The Honeymoon is Over

I haven't written about San Francisco in a while. Maybe that's because I haven't wanted to. My views of the City by the Bay, the Bay Area, and California have evolved significantly in my second year living here. Once the honeymoon period waned, I began seeing things more clearly.

My thoughts and views of this place are difficult to articulate, but many feel the same way. The general sentiment seems to be shifting from overall amazement to daily frustration. Life as most people know it is difficult here. The basic necessities are too often out–of–reach for most people.

The rental search engine HotPads recently published A Map of Displaced San Francisco Businesses along with this fact:

…according to US Census data, if the city of San Francisco continues on its current path, the population will soon be dominated by the upper five percent of all earners.

Whether it's ridiculously high rent or dealing with a mentally unstable landlord, all too often it feels as though the city, and even the state, doesn't want me here.

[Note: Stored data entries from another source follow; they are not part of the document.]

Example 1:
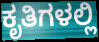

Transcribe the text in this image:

ಕೃತಿಗಳಲ್ಲಿ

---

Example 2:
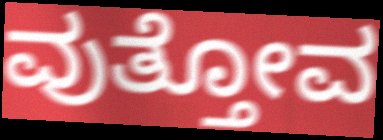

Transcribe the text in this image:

ವುತ್ತೋವ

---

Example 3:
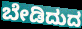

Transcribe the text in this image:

ಬೇಡಿದುದ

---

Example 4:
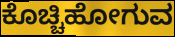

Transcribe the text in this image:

ಕೊಚ್ಚಿಹೋಗುವ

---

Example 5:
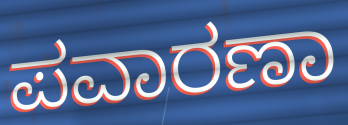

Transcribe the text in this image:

ಪವಾರಣಾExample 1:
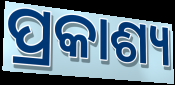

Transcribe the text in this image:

ପ୍ରକାଶ୍ୟ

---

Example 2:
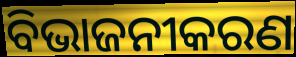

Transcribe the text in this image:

ବିଭାଜନୀକରଣ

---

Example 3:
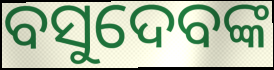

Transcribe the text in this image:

ବସୁଦେବଙ୍କ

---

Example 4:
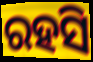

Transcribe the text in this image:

ରହସି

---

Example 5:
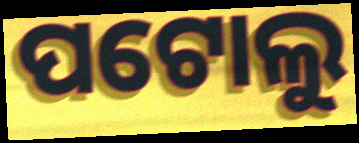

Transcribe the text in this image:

ପଟୋଲୁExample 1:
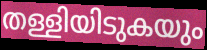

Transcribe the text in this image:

തള്ളിയിടുകയും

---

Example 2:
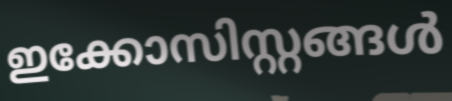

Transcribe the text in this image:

ഇക്കോസിസ്റ്റങ്ങൾ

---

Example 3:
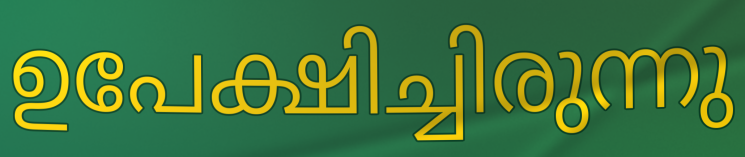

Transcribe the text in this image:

ഉപേക്ഷിച്ചിരുന്നു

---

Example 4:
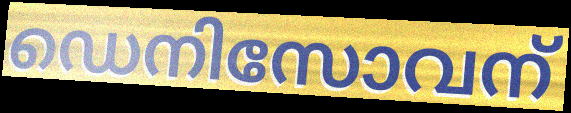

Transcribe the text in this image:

ഡെനിസോവന്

I think there has been a shift in the way people in San Francisco, and the Bay Area, view the city. People seem to agree that the city is changing, but not for the better. Much of the diversity of culture in the city is being forced out as the wealth, mostly from the tech industry, moves in. Many people who can't afford it are moving to Oakland or elsewhere in the Bay.

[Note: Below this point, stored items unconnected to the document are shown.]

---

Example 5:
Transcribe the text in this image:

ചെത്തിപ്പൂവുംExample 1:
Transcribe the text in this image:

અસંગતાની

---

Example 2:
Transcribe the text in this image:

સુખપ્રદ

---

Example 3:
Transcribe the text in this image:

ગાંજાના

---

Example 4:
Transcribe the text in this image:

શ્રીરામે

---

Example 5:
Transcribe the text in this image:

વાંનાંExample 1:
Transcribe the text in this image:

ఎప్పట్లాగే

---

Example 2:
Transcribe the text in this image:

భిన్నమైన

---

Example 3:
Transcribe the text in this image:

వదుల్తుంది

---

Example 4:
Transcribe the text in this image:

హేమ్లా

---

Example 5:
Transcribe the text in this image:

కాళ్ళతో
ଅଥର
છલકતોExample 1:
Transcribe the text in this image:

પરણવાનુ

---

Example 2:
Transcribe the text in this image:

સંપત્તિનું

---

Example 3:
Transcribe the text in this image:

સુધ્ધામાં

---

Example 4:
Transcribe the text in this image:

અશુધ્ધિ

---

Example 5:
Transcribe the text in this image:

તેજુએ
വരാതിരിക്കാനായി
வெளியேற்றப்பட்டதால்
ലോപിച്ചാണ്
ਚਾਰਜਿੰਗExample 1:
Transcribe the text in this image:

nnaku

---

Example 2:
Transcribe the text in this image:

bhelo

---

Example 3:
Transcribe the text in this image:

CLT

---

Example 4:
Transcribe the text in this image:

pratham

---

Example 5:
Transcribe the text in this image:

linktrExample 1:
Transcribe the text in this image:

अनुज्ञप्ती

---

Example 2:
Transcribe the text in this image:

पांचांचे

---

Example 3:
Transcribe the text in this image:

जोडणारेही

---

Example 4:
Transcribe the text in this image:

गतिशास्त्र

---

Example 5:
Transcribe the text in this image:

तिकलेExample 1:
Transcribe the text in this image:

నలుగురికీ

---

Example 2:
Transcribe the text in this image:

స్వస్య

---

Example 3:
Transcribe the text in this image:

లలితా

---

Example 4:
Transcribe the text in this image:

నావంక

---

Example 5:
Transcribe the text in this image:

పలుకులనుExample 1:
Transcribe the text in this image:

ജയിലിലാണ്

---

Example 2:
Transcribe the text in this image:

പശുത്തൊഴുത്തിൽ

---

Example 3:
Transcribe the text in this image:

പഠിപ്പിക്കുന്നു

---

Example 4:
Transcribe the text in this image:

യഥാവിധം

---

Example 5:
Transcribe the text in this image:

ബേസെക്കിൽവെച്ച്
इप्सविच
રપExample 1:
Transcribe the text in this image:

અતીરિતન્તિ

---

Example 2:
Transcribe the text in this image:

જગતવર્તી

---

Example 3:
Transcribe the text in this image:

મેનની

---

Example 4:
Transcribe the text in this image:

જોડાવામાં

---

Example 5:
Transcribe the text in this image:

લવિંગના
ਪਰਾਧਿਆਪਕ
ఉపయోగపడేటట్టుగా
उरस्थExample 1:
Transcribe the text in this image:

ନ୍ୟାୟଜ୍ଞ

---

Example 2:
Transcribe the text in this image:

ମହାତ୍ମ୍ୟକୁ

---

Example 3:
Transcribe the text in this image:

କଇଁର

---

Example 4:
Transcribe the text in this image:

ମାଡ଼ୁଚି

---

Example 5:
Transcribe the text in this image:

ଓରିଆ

I have also noticed a shift in the way SF blogs are writing about the city. There seem to be more articles being written about how the struggles of living here are affects people's lives beyond the present. Many people move here every day for the opportunity that has largely come as a result of the tech industry, but people who have been here a while are realizing that this place is not conducive to building a life.

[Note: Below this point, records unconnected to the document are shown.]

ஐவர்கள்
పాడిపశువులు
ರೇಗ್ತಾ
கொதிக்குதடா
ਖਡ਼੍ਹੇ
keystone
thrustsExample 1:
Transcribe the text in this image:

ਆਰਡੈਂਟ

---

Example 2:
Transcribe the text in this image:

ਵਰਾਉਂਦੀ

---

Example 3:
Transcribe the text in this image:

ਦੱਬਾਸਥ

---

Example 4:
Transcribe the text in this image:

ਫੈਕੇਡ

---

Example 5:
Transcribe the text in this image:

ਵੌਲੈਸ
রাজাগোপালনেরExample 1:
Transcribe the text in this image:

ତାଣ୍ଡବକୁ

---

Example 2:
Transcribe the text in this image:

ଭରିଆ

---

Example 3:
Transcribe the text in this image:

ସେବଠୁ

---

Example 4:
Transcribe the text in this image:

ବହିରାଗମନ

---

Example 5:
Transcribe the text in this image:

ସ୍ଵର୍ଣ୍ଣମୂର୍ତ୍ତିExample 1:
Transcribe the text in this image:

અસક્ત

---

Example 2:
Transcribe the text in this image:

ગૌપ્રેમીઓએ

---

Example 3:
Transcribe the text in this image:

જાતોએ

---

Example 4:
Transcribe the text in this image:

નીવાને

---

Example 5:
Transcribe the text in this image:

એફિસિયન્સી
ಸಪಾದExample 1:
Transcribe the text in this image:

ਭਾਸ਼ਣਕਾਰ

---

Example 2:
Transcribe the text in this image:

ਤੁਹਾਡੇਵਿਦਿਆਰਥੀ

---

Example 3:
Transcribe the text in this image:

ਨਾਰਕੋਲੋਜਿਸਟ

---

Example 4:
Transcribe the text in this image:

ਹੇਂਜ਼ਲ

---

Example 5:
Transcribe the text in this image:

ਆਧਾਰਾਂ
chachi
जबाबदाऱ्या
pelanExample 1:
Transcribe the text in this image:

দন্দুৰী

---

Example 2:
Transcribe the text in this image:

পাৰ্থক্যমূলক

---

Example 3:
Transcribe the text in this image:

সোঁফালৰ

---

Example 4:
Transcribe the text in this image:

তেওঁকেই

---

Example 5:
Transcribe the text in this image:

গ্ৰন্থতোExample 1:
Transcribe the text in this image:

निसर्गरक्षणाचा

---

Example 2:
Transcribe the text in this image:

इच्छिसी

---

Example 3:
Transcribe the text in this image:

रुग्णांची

HotPads also recently posted Urban Renters Put Lives on Hold. The titles sums it up nicely, but the following quote from an SF renter in her mid-30s is poignant: 

Overall, the rent and housing situation makes living in San Francisco feel like a temporary home instead of a place I could settle down and make a life.

I could not agree more. I do not doubt that SF is the best place for me professionally to build my career, but there's more to life than a career. At least, I want there to be more to my life than my career. Aside from a career, I'm not sure how much else is here for me.

In many ways I moved to San Francisco to jump-start my career, but that was not the sole reason I moved here. I needed to take a leap, to get away from everything that was familiar, and to do something different. I needed adventure, opportunity, and healing, and this place definitely provided that.

Now that the healing has taken place, I am ready to move on the the next phase of my life and growth as a person. That sounds pretentious written down, but it's true and I'm not sure how else to put it.

The decision to move is still among the best things I've ever done with my life. I'm just trying to figure out my next step.